[Opening EXERCISE PASSAGE section]
De-extinction – the idea that members of extinct animal species can be brought back and reintroduced to the wild – has been in the news a lot lately as genetic researchers map more genomes, CRISPR gene editing is refined, climate change exposes more flash-frozen carcasses, and the Jurassic Park movies still don’t convince scientists and the general public that this is a bad idea. De-extinction projects tend to be controlled by private organizations, university research projects, research groups focused on finding living holdouts of a particular species (the thylacine is the prime example of this) and some legitimate genetic science organizations. It is rare to find any of these projects backed by government organizations, which is why the news from the U.S. biotechnology company Colossal Biosciences that it had received funding from the government for its de-extinction work is big news. It is even bigger news – some might say ‘colossal’ news – when you find out that the government organization providing the funding is the Central Intelligence Agency … the foreign intelligence service that is supposed to be focused on national security. What do woolly mammoths, Tasmanian tigers and dodo have to do with national security?
“We now sit at a pivotal point in history, where transnational issues (pandemics, climate change, population growth, human migration) intersect with nation-to-nation competition that will increase the potential for global conflict in coming decades, a reality that was formally recognized this week by the Biden administration in the release of the Executive Order (EO) on Advancing Biotechnology and Biomanufacturing Innovation for a Sustainable, Safe, and Secure American Bioeconomy.”
The announcement of the CIA funding of de-extinction projects at Colossal Biosciences comes from In-Q-Tel, a nonprofit venture capital firm funded by the CIA which has recently begun investing in biotechnology and particularly DNA sequencing. As the above quote from the In-Q-Tel website indicates, it sees these investments as a part of national security to address global conflicts caused by biological issues and to protect the “American Bioeconomy” which is in competition with the bioeconomies of other nations. What do woolly mammoths have to do with the bioeconomy? Is a real Jurassic Park forecast to be a big boost to the national economy?
“Strategically, it’s less about the mammoths and more about the capability. The next wave of progress in synbio will lead to advances in our ability to shape both form and function in organisms at the macroscopic level.”
According to In-Q-Tel, it is not about the animals – it is about the science needed to bring them back. It and the CIA see the ability to make highly accurate genome edits, editing stem cells to eventually grow into healthy embryos, and eventually artificially birthing healthy large baby animals that will grow into healthy large creatures as critical steps in jump-starting other projects such as programming tress to grow more durable and versatile building materials, removing carbon from the atmosphere, bioengineering food crops to solve hunger problems, preventing the extinction currently endangered species, and potentially curing human diseases like cancer. Those are indeed noble causes … and not the kinds of goals normally associated with the U.S. Central Intelligence Agency. Why is the spy organization really interested on a company that is clearly focused on bringing back dead species?
“Over the past several years, the United States has embarked on a program of secret research on biological weapons that, some officials say, tests the limits of the global treaty banning such weapons. The 1972 treaty forbids nations from developing or acquiring weapons that spread disease, but it allows work on vaccines and other protective measures. Government officials said the secret research, which mimicked the major steps a state or terrorist would take to create a biological arsenal, was aimed at better understanding the threat.”
[Closing EXERCISE PASSAGE section]
[Opening PROVIDED DATA section]
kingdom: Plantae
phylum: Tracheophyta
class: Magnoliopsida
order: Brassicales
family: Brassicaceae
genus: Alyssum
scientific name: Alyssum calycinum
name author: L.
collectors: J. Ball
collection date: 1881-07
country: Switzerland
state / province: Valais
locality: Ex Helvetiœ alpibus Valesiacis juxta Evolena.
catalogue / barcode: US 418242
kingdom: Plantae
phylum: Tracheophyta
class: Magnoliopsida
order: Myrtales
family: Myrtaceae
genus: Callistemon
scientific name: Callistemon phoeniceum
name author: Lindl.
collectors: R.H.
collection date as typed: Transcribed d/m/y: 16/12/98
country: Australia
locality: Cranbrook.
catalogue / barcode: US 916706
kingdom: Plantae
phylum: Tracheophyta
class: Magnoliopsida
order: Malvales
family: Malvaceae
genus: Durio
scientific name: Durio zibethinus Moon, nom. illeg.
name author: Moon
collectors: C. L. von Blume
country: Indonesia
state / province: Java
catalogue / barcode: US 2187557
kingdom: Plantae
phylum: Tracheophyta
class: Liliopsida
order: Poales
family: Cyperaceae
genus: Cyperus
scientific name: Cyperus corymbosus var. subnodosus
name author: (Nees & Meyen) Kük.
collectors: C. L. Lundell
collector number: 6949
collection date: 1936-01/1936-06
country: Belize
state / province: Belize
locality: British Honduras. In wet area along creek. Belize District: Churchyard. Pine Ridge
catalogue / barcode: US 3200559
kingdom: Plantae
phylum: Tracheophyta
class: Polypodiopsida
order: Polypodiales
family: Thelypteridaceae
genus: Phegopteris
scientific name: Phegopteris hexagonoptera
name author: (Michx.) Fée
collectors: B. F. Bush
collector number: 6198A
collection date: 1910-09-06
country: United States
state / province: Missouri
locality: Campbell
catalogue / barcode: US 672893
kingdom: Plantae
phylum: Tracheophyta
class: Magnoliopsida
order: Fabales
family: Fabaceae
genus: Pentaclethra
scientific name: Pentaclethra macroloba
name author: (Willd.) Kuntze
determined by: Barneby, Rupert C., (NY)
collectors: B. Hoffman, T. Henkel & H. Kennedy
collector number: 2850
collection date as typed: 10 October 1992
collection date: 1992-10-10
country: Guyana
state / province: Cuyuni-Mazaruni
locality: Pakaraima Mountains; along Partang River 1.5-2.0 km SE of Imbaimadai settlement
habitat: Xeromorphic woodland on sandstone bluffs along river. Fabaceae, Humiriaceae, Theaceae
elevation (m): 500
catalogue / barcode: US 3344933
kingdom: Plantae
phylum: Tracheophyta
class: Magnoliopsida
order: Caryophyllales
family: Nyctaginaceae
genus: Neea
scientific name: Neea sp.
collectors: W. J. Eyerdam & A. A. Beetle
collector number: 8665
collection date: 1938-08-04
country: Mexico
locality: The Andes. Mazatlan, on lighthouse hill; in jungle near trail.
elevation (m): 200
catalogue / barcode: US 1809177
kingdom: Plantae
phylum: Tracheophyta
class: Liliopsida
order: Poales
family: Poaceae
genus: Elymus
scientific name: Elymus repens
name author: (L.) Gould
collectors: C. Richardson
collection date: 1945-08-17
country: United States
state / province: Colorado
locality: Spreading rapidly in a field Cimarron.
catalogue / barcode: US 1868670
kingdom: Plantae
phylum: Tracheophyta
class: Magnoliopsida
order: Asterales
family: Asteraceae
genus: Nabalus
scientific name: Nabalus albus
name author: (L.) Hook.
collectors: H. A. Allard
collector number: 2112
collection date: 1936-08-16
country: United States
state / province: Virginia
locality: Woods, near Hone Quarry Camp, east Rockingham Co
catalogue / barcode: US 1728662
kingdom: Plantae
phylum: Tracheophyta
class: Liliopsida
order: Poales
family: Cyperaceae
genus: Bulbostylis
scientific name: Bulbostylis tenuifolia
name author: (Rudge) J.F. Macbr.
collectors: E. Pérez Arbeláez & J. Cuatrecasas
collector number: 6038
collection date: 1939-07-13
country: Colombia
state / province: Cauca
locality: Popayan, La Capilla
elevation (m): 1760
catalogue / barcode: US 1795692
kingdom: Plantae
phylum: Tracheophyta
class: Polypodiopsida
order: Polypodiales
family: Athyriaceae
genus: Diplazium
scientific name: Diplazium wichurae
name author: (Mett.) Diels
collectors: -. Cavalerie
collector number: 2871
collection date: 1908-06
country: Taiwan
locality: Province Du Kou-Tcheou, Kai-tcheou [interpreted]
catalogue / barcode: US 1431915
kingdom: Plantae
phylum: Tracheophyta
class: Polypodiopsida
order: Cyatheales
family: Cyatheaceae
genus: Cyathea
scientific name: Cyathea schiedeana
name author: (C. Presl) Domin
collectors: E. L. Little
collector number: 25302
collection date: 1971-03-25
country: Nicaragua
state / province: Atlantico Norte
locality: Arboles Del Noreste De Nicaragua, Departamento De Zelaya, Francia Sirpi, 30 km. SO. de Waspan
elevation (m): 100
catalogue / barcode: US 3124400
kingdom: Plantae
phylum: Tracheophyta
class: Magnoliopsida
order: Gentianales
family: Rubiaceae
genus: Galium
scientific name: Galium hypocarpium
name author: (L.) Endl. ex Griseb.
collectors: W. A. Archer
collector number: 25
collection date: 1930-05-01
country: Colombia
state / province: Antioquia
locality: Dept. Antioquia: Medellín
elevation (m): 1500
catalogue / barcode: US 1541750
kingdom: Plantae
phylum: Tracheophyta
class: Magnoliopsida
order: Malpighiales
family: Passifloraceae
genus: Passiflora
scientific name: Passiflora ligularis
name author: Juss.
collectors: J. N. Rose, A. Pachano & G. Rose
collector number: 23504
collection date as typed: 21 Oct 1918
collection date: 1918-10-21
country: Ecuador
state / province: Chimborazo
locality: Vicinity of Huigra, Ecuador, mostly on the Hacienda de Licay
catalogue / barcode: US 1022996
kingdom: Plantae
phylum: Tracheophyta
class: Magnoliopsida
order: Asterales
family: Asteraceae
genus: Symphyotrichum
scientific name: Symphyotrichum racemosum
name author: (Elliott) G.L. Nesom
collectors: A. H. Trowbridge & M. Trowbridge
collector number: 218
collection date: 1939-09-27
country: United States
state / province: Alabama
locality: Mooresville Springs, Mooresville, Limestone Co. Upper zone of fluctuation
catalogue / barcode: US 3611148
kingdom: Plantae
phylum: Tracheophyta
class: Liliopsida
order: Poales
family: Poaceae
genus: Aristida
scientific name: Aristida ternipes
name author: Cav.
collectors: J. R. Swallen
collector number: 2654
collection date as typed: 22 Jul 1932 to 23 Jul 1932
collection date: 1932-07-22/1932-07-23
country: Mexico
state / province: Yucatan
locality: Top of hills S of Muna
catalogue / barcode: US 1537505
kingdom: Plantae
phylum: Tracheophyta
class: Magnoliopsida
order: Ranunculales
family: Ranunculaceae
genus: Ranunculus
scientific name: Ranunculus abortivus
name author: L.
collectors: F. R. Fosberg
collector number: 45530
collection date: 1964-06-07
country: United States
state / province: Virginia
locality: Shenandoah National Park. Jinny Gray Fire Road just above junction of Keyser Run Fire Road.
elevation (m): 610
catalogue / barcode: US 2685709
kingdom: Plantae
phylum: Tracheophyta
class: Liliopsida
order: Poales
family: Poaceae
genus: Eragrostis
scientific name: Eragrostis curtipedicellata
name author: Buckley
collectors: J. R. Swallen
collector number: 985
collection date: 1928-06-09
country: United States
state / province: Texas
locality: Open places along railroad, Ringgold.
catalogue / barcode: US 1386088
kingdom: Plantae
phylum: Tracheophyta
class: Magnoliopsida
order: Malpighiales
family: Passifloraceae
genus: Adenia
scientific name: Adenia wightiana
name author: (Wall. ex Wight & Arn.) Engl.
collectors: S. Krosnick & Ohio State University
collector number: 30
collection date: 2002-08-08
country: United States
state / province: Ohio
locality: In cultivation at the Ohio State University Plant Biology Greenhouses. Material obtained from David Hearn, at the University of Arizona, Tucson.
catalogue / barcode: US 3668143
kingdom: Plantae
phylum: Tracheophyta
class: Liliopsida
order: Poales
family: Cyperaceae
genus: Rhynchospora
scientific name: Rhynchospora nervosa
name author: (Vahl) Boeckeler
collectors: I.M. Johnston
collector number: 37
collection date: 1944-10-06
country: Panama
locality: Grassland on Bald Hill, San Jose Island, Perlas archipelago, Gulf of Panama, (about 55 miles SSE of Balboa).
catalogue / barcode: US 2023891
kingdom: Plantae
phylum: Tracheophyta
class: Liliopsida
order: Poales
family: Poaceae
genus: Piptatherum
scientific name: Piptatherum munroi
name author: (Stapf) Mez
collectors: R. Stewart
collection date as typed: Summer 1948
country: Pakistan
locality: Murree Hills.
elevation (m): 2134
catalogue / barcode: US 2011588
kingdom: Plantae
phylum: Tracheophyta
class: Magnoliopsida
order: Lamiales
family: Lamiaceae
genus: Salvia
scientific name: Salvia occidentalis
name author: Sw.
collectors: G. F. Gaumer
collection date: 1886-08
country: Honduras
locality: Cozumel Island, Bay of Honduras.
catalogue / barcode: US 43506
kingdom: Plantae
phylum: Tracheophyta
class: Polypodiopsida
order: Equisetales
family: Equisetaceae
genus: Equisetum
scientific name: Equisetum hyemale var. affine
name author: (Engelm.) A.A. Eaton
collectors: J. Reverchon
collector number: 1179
[Closing PROVIDED DATA section]
QUESTIONS TO ANSWER:
a – According to the de-extinction article, what kind of organization is In-Q-Tel?
b – Please list the transnational issues that the quotation in the de-extinction article names in parentheses.
The entries have no connection to the de-extinction article.

RESULTS BY TASK:
a – A nonprofit venture capital firm funded by the CIA.

b – Pandemics, climate change, population growth, human migration